In summary, a systematic analysis of the sequence of the chimeric INF7-Tat peptide has demonstrated a clear SAR for lytic activity and pH selectivity. This SAR appears to be quite unique to the chimeric nature of these peptides and is disparate from previously observed SAR for the individual peptides. The observed lytic potency and selectivity has been shown to be optimizable by manipulating the pKa of the peptide sidechains to refine the point at which the peptides change secondary structure from a random coil to an alpha-helix. Simultaneously, enhancing/maximizing the overall amphiphilic nature of the peptide helix through targeted modifications of the appropriate lipophilic and charged polar residues also appears to be a key contributor to lytic potency. Several modified peptides were shown to have greatly enhanced lytic potency at late endosomal pH of 5.5 while also possessing much enhanced selectivity versus lysis at physiological pH. This study represents one of the first reports of a highly systematic, position-by-position SAR-based approach to the design and optimization of novel membrane active peptides.
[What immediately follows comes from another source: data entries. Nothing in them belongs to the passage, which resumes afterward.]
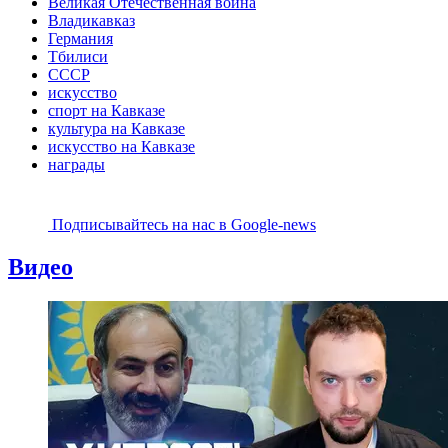
Великая Отечественная война
Владикавказ
Германия
Тбилиси
СССР
искусство
спорт на Кавказе
культура на Кавказе
искусство на Кавказе
награды
Подписывайтесь на наc в Google-news
Видео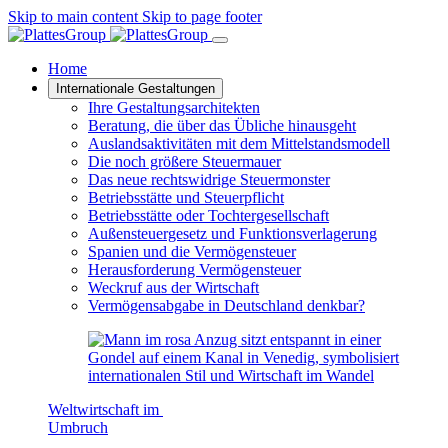
Skip to main content
Skip to page footer
Home
Internationale Gestaltungen
Ihre Gestaltungsarchitekten
Beratung, die über das Übliche hinausgeht
Auslandsaktivitäten mit dem Mittelstandsmodell
Die noch größere Steuermauer
Das neue rechtswidrige Steuermonster
Betriebsstätte und Steuerpflicht
Betriebsstätte oder Tochtergesellschaft
Außensteuergesetz und Funktionsverlagerung
Spanien und die Vermögensteuer
Herausforderung Vermögensteuer
Weckruf aus der Wirtschaft
Vermögensabgabe in Deutschland denkbar?
Weltwirtschaft im
Umbruch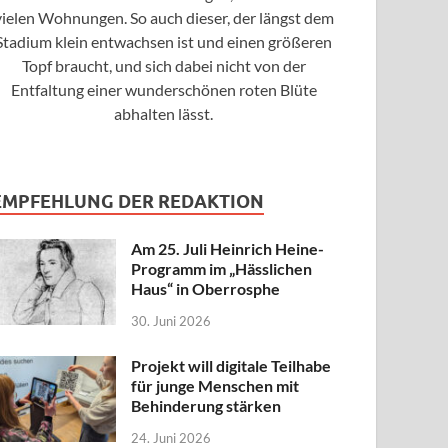
vielen Wohnungen. So auch dieser, der längst dem
Stadium klein entwachsen ist und einen größeren
Topf braucht, und sich dabei nicht von der
Entfaltung einer wunderschönen roten Blüte
abhalten lässt.
EMPFEHLUNG DER REDAKTION
Am 25. Juli Heinrich Heine-
Programm im „Hässlichen
Haus“ in Oberrosphe
30. Juni 2026
Projekt will digitale Teilhabe
für junge Menschen mit
Behinderung stärken
24. Juni 2026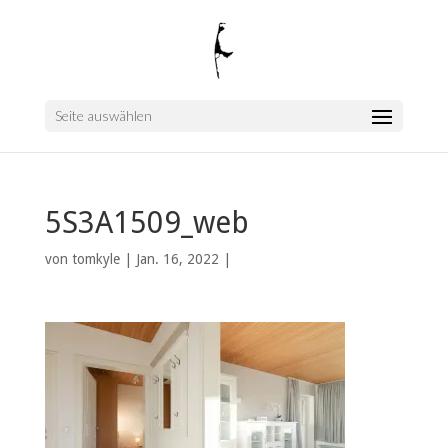
Seite auswählen
5S3A1509_web
von
tomkyle
|
Jan. 16, 2022
|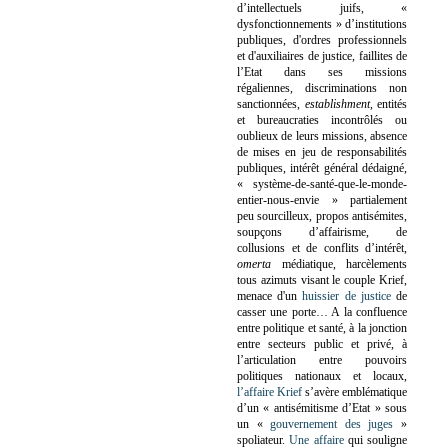
d’intellectuels juifs, «
dysfonctionnements » d’institutions
publiques, d'ordres professionnels
et d'auxiliaires de justice, faillites de
l’Etat dans ses missions
régaliennes, discriminations non
sanctionnées,
establishment
, entités
et bureaucraties incontrôlés ou
oublieux de leurs missions, absence
de mises en jeu de responsabilités
publiques, intérêt général dédaigné,
« système-de-santé-que-le-monde-
entier-nous-envie » partialement
peu sourcilleux, propos antisémites,
soupçons d’affairisme, de
collusions et de conflits d’intérêt,
omerta
médiatique, harcèlements
tous azimuts visant le couple Krief,
menace d'un
huissier de justice
de
casser une porte…
A la confluence
entre politique et santé, à la jonction
entre secteurs public et privé, à
l’articulation entre pouvoirs
politiques nationaux et locaux,
l’affaire Krief
s’avère emblématique
d’un « antisémitisme d’Etat » sous
un «
gouvernement des juges
»
spoliateur.
Une affaire
qui souligne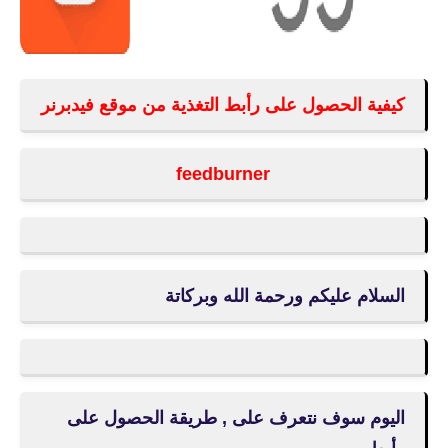
كيفية الحصول على رأبط التغذية من موقع فيدبرنر
feedburner
السلام عليكم ورحمة الله وبركاتة
اليوم سوف نتعرف على , طريقة الحصول على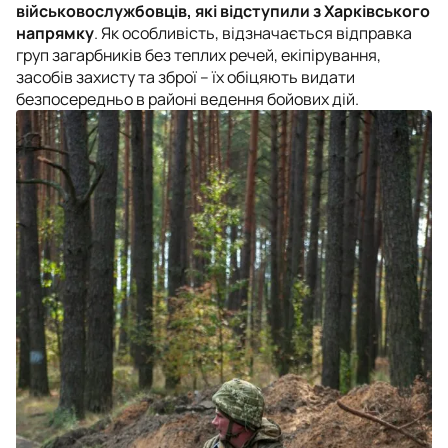
військовослужбовців, які відступили з Харківського
напрямку
. Як особливість, відзначається відправка
груп загарбників без теплих речей, екіпірування,
засобів захисту та зброї – їх обіцяють видати
безпосередньо в районі ведення бойових дій.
Our study clearly demonstrates that direct manipulation of the charge, lipophilicity, and overall amphiphilicity of helical, membrane active peptides can be used in a systematic manner to optimize their potency and pH selectivity. This general set of criteria can be useful to systematically optimize other classes of membrane active peptides such as antimicrobial peptides, CPPs, and various other endosomal escape peptides. Our data suggest that using a systematic, position-by-position optimization strategy for membrane active peptides may lead to significant improvements in activity, while also helping to develop novel chemical space that otherwise would remain largely unexplored. Based on the encouraging results of this preliminary effort, we are continuing to develop novel peptides that may be useful for delivery by enhancing endosomal escape. We are extending these design principles to the investigation of next generation peptides with novel charge distributions and enhanced endosomal escape properties that are membrane active but not membrane disruptive, and as such are less likely to cause safety issues than these highly lytic first-generation analogs. We will report on our continued efforts in due course.